The head of Ukraine's national police has accused Russia of recruiting young Ukrainian women to carry out targeted assassinations of Ukrainian soldiers. This accusation comes after the arrest of a 17-year-old girl suspected of killing a soldier allegedly on the orders of a Russian agent.
In an interview with the Ukrainian media outlet Censor.NET, Ivan Vyhivskyi claimed that Russian security services were using recruitment networks operating primarily through the Telegram messaging app. According to him, six such contract killings have been recorded in Ukraine since the beginning of the year, one of which was allegedly thwarted before its execution.
The Ukrainian official described these operations as assassinations planned and organized by the special services of the "aggressor state," then carried out by locally recruited Ukrainian citizens. He asserts that these methods are part of a broader destabilization strategy conducted within the context of the war between the two countries.
The accusations indirectly target the FSB, Russia's main domestic security service. The FSB has not yet responded to the Ukrainian police chief's statements. Moscow has consistently rejected Kyiv's accusations regarding its clandestine operations on Ukrainian territory.

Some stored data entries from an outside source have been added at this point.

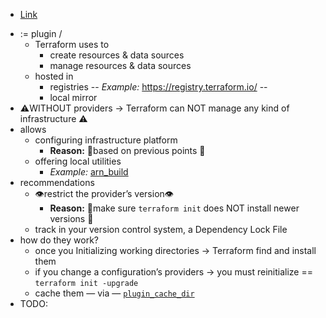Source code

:* [Link](https://developer.hashicorp.com/terraform/language/providers)

- := plugin /
    - Terraform uses to
      - create resources & data sources
      - manage resources & data sources
    - hosted in 
      - registries -- _Example:_ https://registry.terraform.io/ --
      - local mirror
- ⚠️WITHOUT providers → Terraform can NOT manage any kind of infrastructure ⚠️
- allows
    - configuring infrastructure platform
      - **Reason:** 🧠based on previous points 🧠
    - offering local utilities
      - _Example:_ [arn_build](https://registry.terraform.io/providers/hashicorp/aws/latest/docs/functions/arn_build)
- recommendations
    - 👁️restrict the provider’s version👁️
      - **Reason:** 🧠make sure `terraform init` does NOT install newer versions 🧠
    - track in your version control system, a Dependency Lock File
- how do they work?
    - once you Initializing working directories → Terraform find and install them
    - if you change a configuration’s providers → you must reinitialize == `terraform init -upgrade`
    - cache them — via — [`plugin_cache_dir`](https://www.notion.so/a195d06955f44581a4ece194f590fbfb?pvs=21)
- TODO: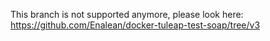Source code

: This branch is not supported anymore, please look here: https://github.com/Enalean/docker-tuleap-test-soap/tree/v3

Russia, for its part, accuses Ukrainian authorities of recruiting Russian citizens to carry out attacks and sabotage operations inside Russia. Furthermore, Ukrainian military intelligence has claimed responsibility in recent years for several operations targeting senior Russian officers since the start of the large-scale invasion launched in 2022.
These new accusations illustrate the intensification of the covert warfare accompanying the military conflict between Moscow and Kyiv. Beyond the fighting on the front lines, both sides accuse each other of using clandestine networks, sabotage operations, and targeted assassinations to weaken the adversary far from traditional combat zones.